Dodik continua le provocazioni e crea la “sua” polizia di frontiera
Il leader dei serbo bosniaci alza ancora il tiro dopo la condanna subita, ma rinuncia al viaggio in Russia

Un mattoncino alla volta tolto alla base della costruzione che regge lo Stato unitario. E prima o poi il palazzo non potrà che crollare rovinosamente. Potrebbe essere questa una metafora calzante per descrivere il sempre più pericoloso stato delle cose in Bosnia-Erzegovina, dove il muro contro muro tra leadership serbo-bosniaca e istituzioni centrali sta registrando giorno dopo giorno nuovi picchi di attrito.
Lo hanno confermato le ultime evoluzioni del presidente serbo-bosniaco Milorad Dodik, leader nazionalista e filorusso che, via social, ha annunciato che Banja Luka va verso «la formazione di un corpo di polizia di frontiera della Republika Srpska», l’entità politica dei serbi di Bosnia, deputato a “sostituire” gli agenti di frontiera comandati dalle istituzioni centrali di Sarajevo.
La nuova polizia sarà costituita «nel rispetto degli accordi di Dayton», quelli che posero fine alla terribile guerra degli anni Novanta e «un gruppo di lavoro è stato già formato» a Banja Luka per finalizzare il progetto, ha detto sempre Dodik.
Ma perché questa nuova sfida all’unitarietà della Bosnia? La miccia è stata l’emissione di un mandato d’arresto contro Dodik, con misure cautelari simili decise nei confronti del premier della Republika Srpska, Radovan Višković, e del presidente del parlamento serbo-bosniaco, Nenad Stevandić. Il mandato è collegato al rifiuto di Dodik, Višković e Stevandić di presentarsi davanti agli inquirenti della Procura della Bosnia-Erzegovina, che indagano per un presunto gravissimo crimine: attentato all’ordine costituzionale.
I tre massimi leader serbo-bosniaci potrebbero essere arrestati in qualsiasi punto della frontiera della Bosnia-Erzegovina e all’interno del territorio nazionale, ma non all’estero dal momento che non è stato emesso ancora un mandato di cattura internazionale dall’Interpol.
Mandato contro Dodik che è esplosivo anche per un’altra ragione: il presidente serbo-bosniaco, infatti, aveva in programma l’ennesimo viaggio in Russia, già oggi, per incontrare il suo “mentore” Vladimir Putin. Ma la prospettiva di finire in manette gli ha fatto cambiare idea in extremis per il rischio che la polizia di frontiera bosniaca, quella vera, esegua l’ordine di arresto.
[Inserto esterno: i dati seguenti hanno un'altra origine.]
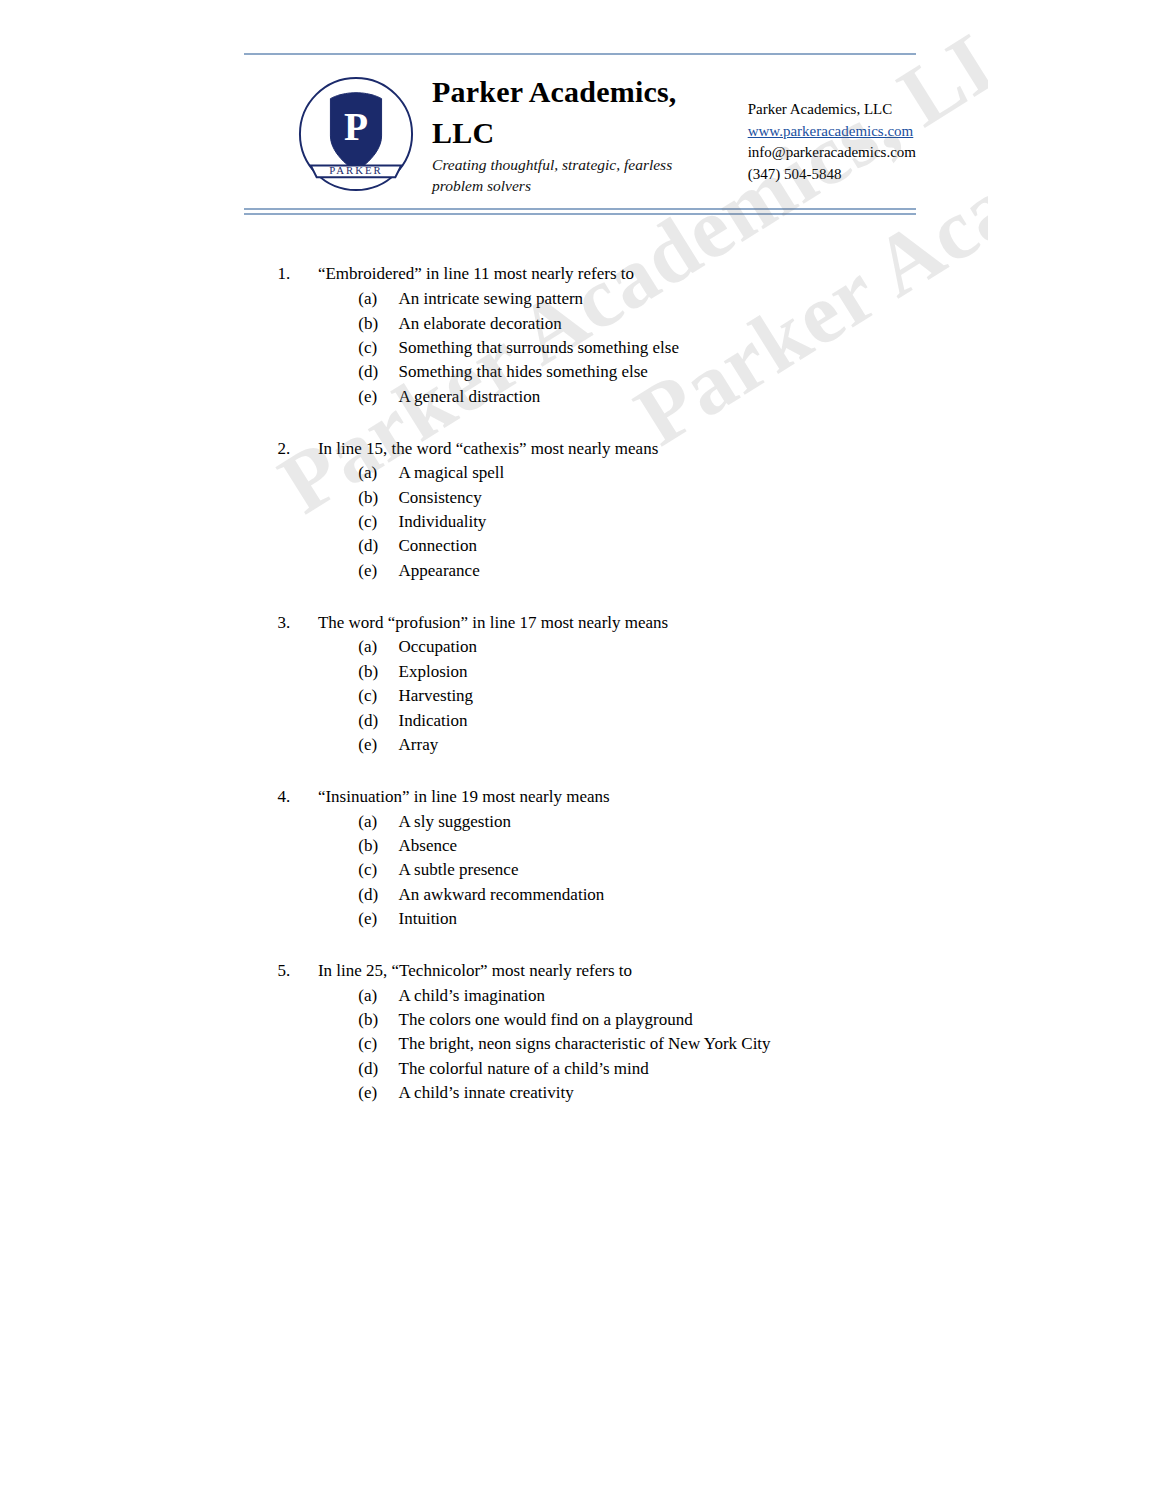Parker Academics, LLC Parker Academics, LLC
P PARKER
Parker Academics, LLC
Creating thoughtful, strategic, fearless problem solvers
Parker Academics, LLC
www.parkeracademics.com
info@parkeracademics.com
(347) 504-5848
“Embroidered” in line 11 most nearly refers to
An intricate sewing pattern
An elaborate decoration
Something that surrounds something else
Something that hides something else
A general distraction
In line 15, the word “cathexis” most nearly means
A magical spell
Consistency
Individuality
Connection
Appearance
The word “profusion” in line 17 most nearly means
Occupation
Explosion
Harvesting
Indication
Array
“Insinuation” in line 19 most nearly means
A sly suggestion
Absence
A subtle presence
An awkward recommendation
Intuition
In line 25, “Technicolor” most nearly refers to
A child’s imagination
The colors one would find on a playground
The bright, neon signs characteristic of New York City
The colorful nature of a child’s mind
A child’s innate creativity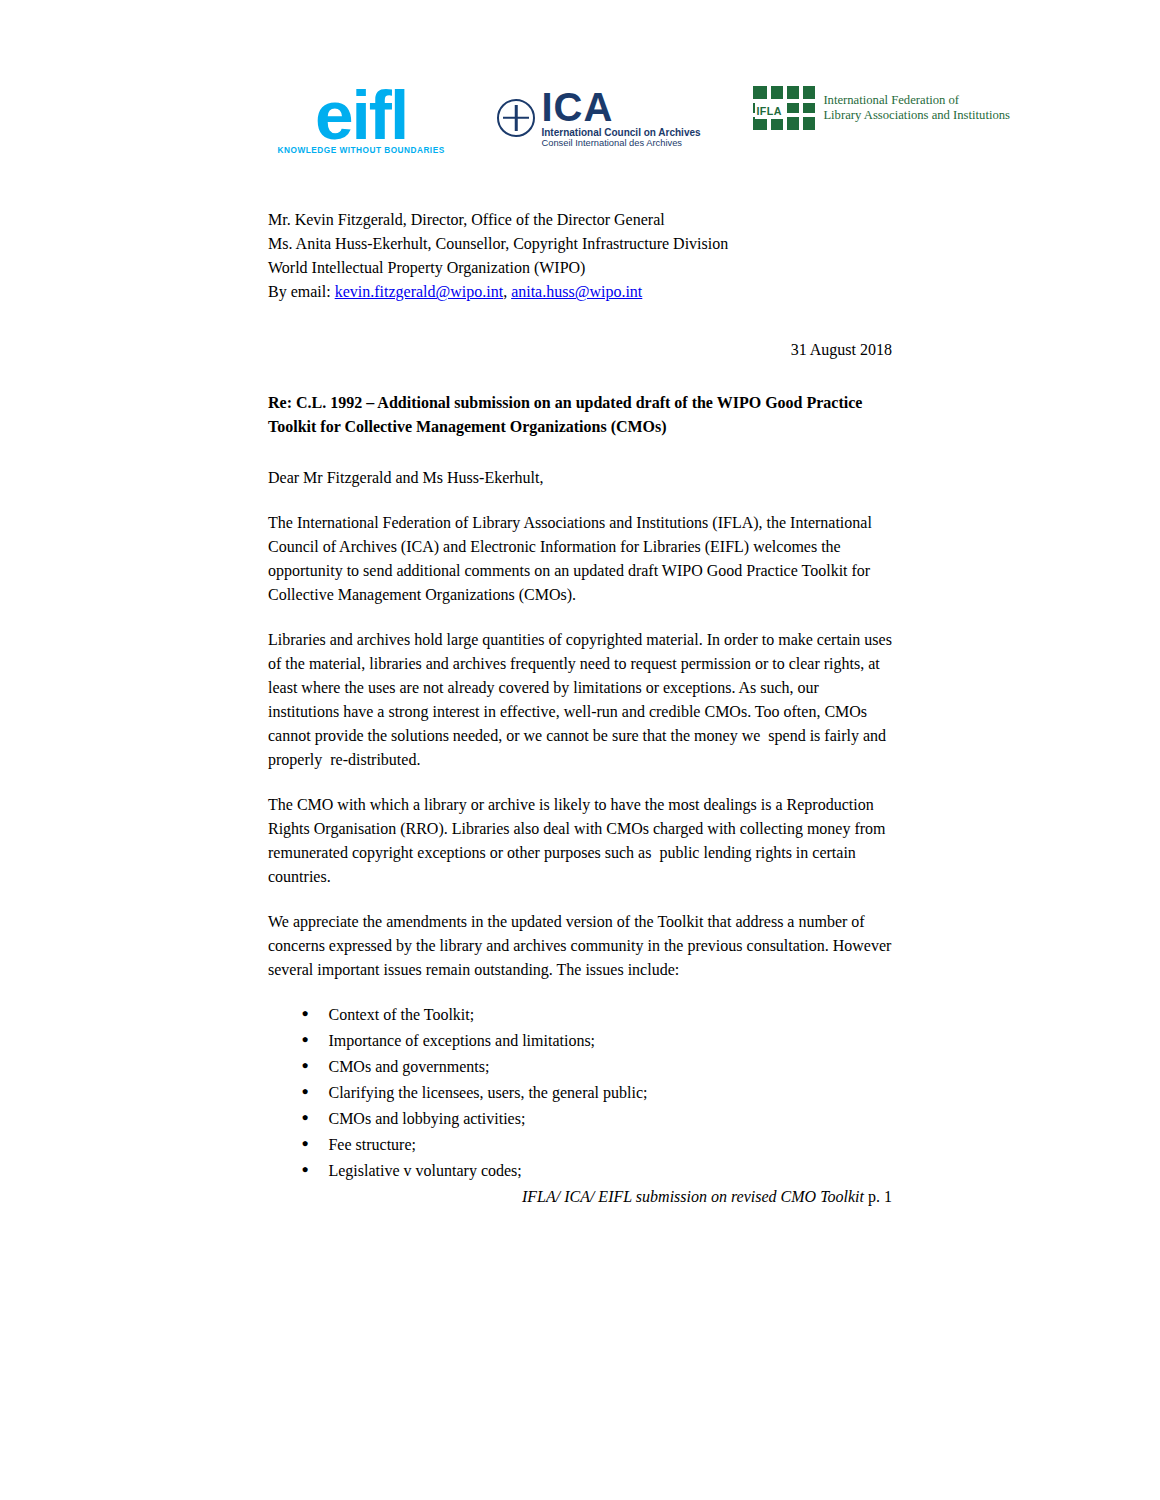eifl KNOWLEDGE WITHOUT BOUNDARIES
ICA International Council on Archives Conseil International des Archives
IFLA
International Federation of
Library Associations and Institutions
Mr. Kevin Fitzgerald, Director, Office of the Director General
Ms. Anita Huss-Ekerhult, Counsellor, Copyright Infrastructure Division
World Intellectual Property Organization (WIPO)
By email: kevin.fitzgerald@wipo.int, anita.huss@wipo.int
31 August 2018
Re: C.L. 1992 – Additional submission on an updated draft of the WIPO Good Practice Toolkit for Collective Management Organizations (CMOs)
Dear Mr Fitzgerald and Ms Huss-Ekerhult,
The International Federation of Library Associations and Institutions (IFLA), the International Council of Archives (ICA) and Electronic Information for Libraries (EIFL) welcomes the opportunity to send additional comments on an updated draft WIPO Good Practice Toolkit for Collective Management Organizations (CMOs).
Libraries and archives hold large quantities of copyrighted material. In order to make certain uses of the material, libraries and archives frequently need to request permission or to clear rights, at least where the uses are not already covered by limitations or exceptions. As such, our institutions have a strong interest in effective, well-run and credible CMOs. Too often, CMOs cannot provide the solutions needed, or we cannot be sure that the money we spend is fairly and properly re-distributed.
The CMO with which a library or archive is likely to have the most dealings is a Reproduction Rights Organisation (RRO). Libraries also deal with CMOs charged with collecting money from remunerated copyright exceptions or other purposes such as public lending rights in certain countries.
We appreciate the amendments in the updated version of the Toolkit that address a number of concerns expressed by the library and archives community in the previous consultation. However several important issues remain outstanding. The issues include:
Context of the Toolkit;
Importance of exceptions and limitations;
CMOs and governments;
Clarifying the licensees, users, the general public;
CMOs and lobbying activities;
Fee structure;
Legislative v voluntary codes;
IFLA/ ICA/ EIFL submission on revised CMO Toolkit p. 1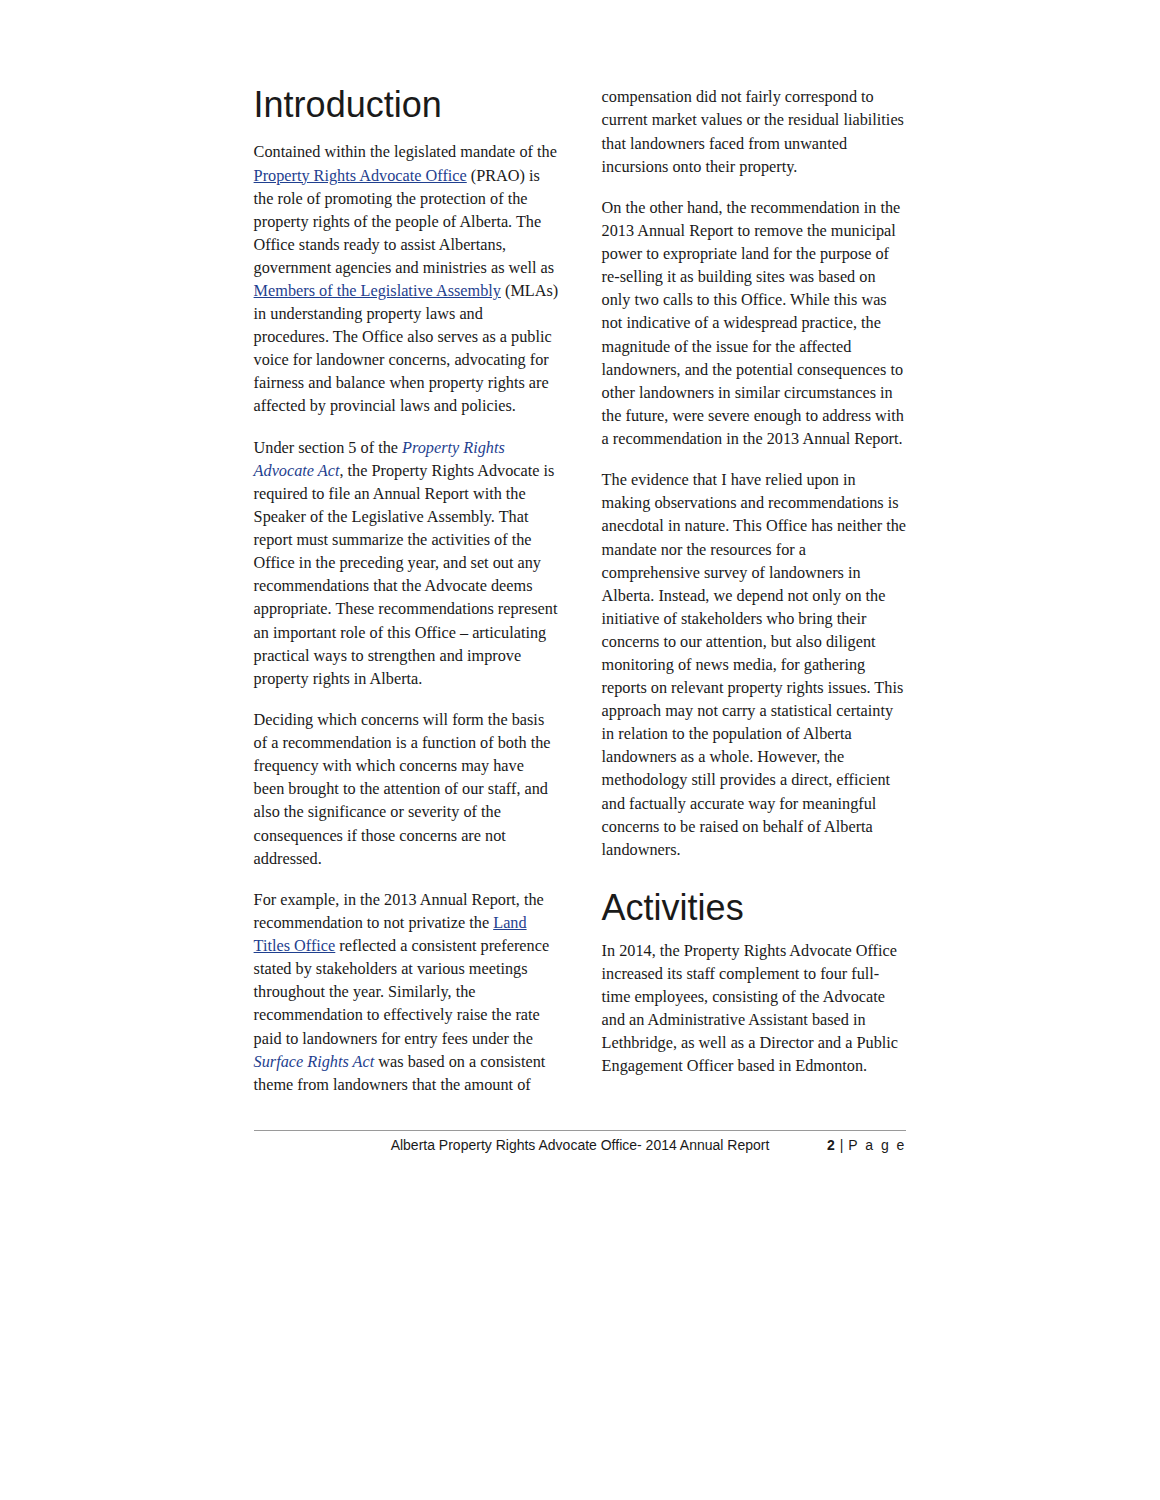Introduction
Contained within the legislated mandate of the Property Rights Advocate Office (PRAO) is the role of promoting the protection of the property rights of the people of Alberta. The Office stands ready to assist Albertans, government agencies and ministries as well as Members of the Legislative Assembly (MLAs) in understanding property laws and procedures. The Office also serves as a public voice for landowner concerns, advocating for fairness and balance when property rights are affected by provincial laws and policies.
Under section 5 of the Property Rights Advocate Act, the Property Rights Advocate is required to file an Annual Report with the Speaker of the Legislative Assembly. That report must summarize the activities of the Office in the preceding year, and set out any recommendations that the Advocate deems appropriate. These recommendations represent an important role of this Office – articulating practical ways to strengthen and improve property rights in Alberta.
Deciding which concerns will form the basis of a recommendation is a function of both the frequency with which concerns may have been brought to the attention of our staff, and also the significance or severity of the consequences if those concerns are not addressed.
For example, in the 2013 Annual Report, the recommendation to not privatize the Land Titles Office reflected a consistent preference stated by stakeholders at various meetings throughout the year. Similarly, the recommendation to effectively raise the rate paid to landowners for entry fees under the Surface Rights Act was based on a consistent theme from landowners that the amount of compensation did not fairly correspond to current market values or the residual liabilities that landowners faced from unwanted incursions onto their property.
On the other hand, the recommendation in the 2013 Annual Report to remove the municipal power to expropriate land for the purpose of re-selling it as building sites was based on only two calls to this Office. While this was not indicative of a widespread practice, the magnitude of the issue for the affected landowners, and the potential consequences to other landowners in similar circumstances in the future, were severe enough to address with a recommendation in the 2013 Annual Report.
The evidence that I have relied upon in making observations and recommendations is anecdotal in nature. This Office has neither the mandate nor the resources for a comprehensive survey of landowners in Alberta. Instead, we depend not only on the initiative of stakeholders who bring their concerns to our attention, but also diligent monitoring of news media, for gathering reports on relevant property rights issues. This approach may not carry a statistical certainty in relation to the population of Alberta landowners as a whole. However, the methodology still provides a direct, efficient and factually accurate way for meaningful concerns to be raised on behalf of Alberta landowners.
Activities
In 2014, the Property Rights Advocate Office increased its staff complement to four full-time employees, consisting of the Advocate and an Administrative Assistant based in Lethbridge, as well as a Director and a Public Engagement Officer based in Edmonton.
Alberta Property Rights Advocate Office- 2014 Annual Report 2 | P a g e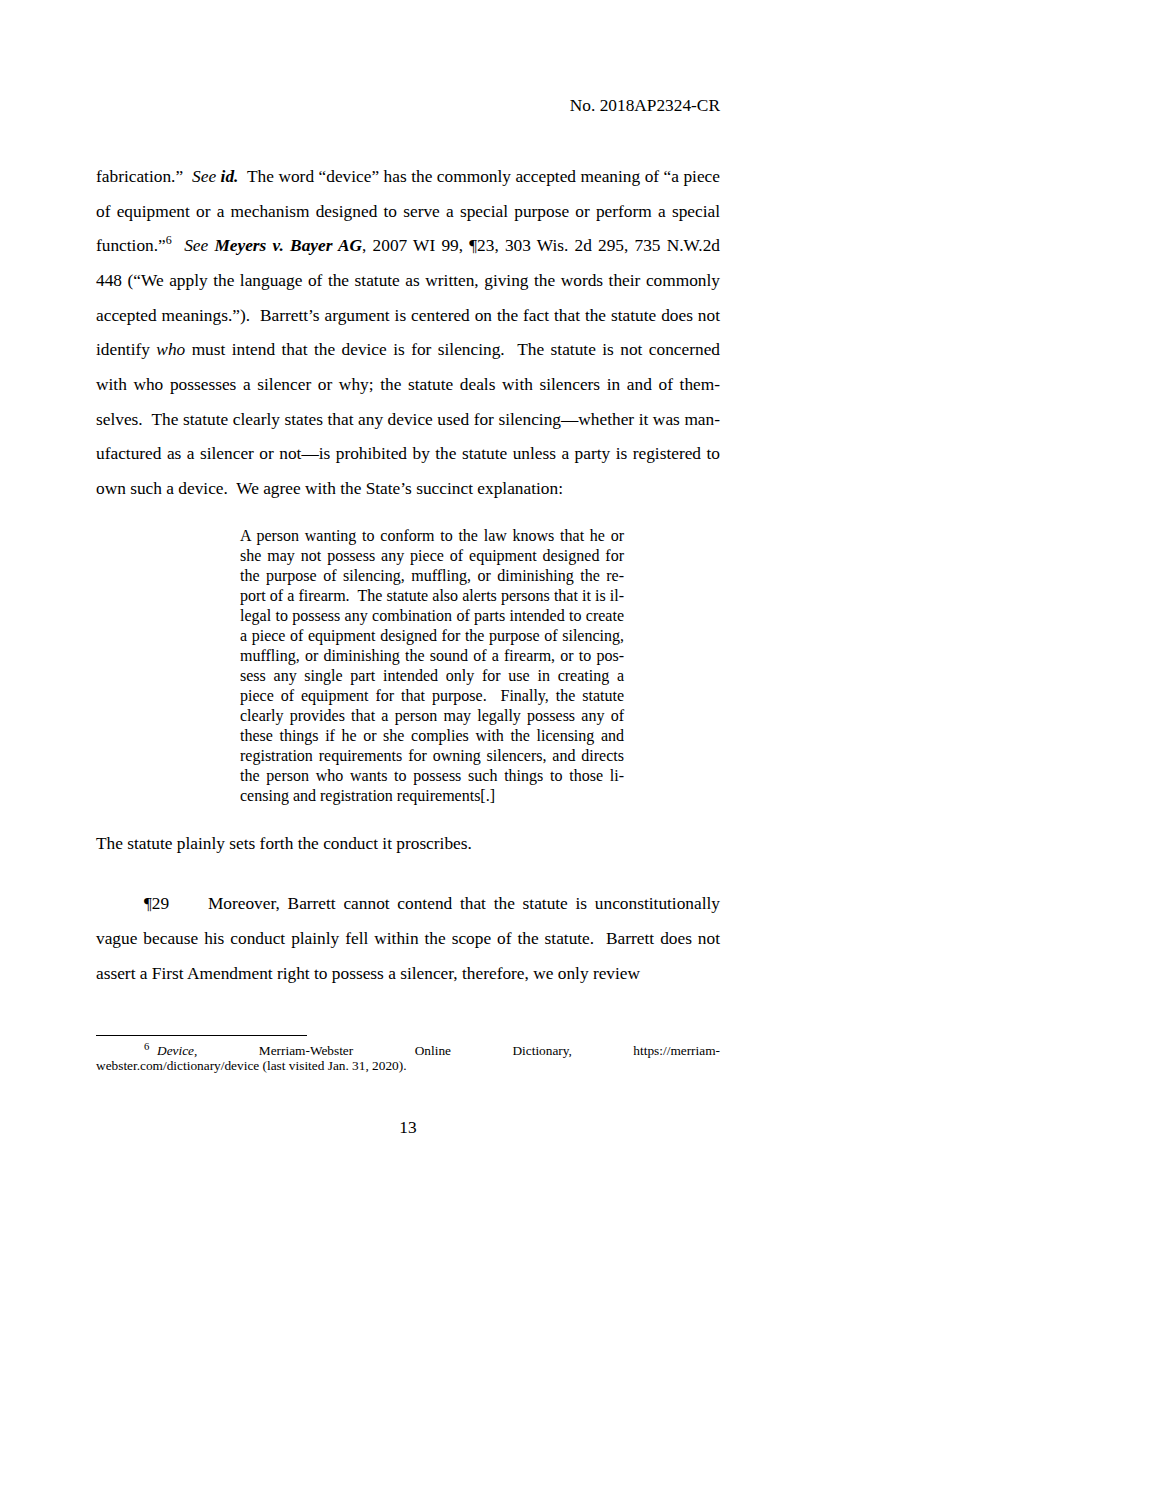No. 2018AP2324-CR
fabrication.” See id. The word “device” has the commonly accepted meaning of “a piece of equipment or a mechanism designed to serve a special purpose or perform a special function.”6 See Meyers v. Bayer AG, 2007 WI 99, ¶23, 303 Wis. 2d 295, 735 N.W.2d 448 (“We apply the language of the statute as written, giving the words their commonly accepted meanings.”). Barrett’s argument is centered on the fact that the statute does not identify who must intend that the device is for silencing. The statute is not concerned with who possesses a silencer or why; the statute deals with silencers in and of themselves. The statute clearly states that any device used for silencing—whether it was manufactured as a silencer or not—is prohibited by the statute unless a party is registered to own such a device. We agree with the State’s succinct explanation:
A person wanting to conform to the law knows that he or she may not possess any piece of equipment designed for the purpose of silencing, muffling, or diminishing the report of a firearm. The statute also alerts persons that it is illegal to possess any combination of parts intended to create a piece of equipment designed for the purpose of silencing, muffling, or diminishing the sound of a firearm, or to possess any single part intended only for use in creating a piece of equipment for that purpose. Finally, the statute clearly provides that a person may legally possess any of these things if he or she complies with the licensing and registration requirements for owning silencers, and directs the person who wants to possess such things to those licensing and registration requirements[.]
The statute plainly sets forth the conduct it proscribes.
¶29 Moreover, Barrett cannot contend that the statute is unconstitutionally vague because his conduct plainly fell within the scope of the statute. Barrett does not assert a First Amendment right to possess a silencer, therefore, we only review
6 Device, Merriam-Webster Online Dictionary, https://merriam-webster.com/dictionary/device (last visited Jan. 31, 2020).
13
La possibile nascita di una polizia di frontiera serbo-bosniaca è solo l’apice di una serie di misure volute dall’avventurismo della leadership di Dodik dopo la sua condanna per disubbidienza contro le decisioni dell’Alto rappresentante della comunità internazionale, Christian Schmidt. Dodik, dopo la condanna, ha risposto sferrando una rappresaglia contro l’unità nazionale, facendo dichiarare “fuorilegge” nell’entità politica serbo-bosniaca, attraverso un controverso voto nel parlamentino della Republika Srpska, la stessa Corte che lo ha giudicato, la Procura statale centrale, il Consiglio superiore delle Procure giudiziarie e persino l’Agenzia statale per la sicurezza e la protezione. Scelte eversive tutte annullate dalla Consulta di Sarajevo, perché demoliscono l’unità nazionale.
Nel mentre, crescono le petizioni per «sanzioni» contro Dodik, «uno degli ultimi alleati di Putin in Europa» e colpevole di «minare le istituzioni pubbliche» della Bosnia-Erzegovina. È quanto hanno chiesto 28 europarlamentari lla commissaria a Kaja Kallas, mentre anche a Washington due membri del Congresso hanno denunciato i rischi dello «smantellamento degli accordi di Dayton».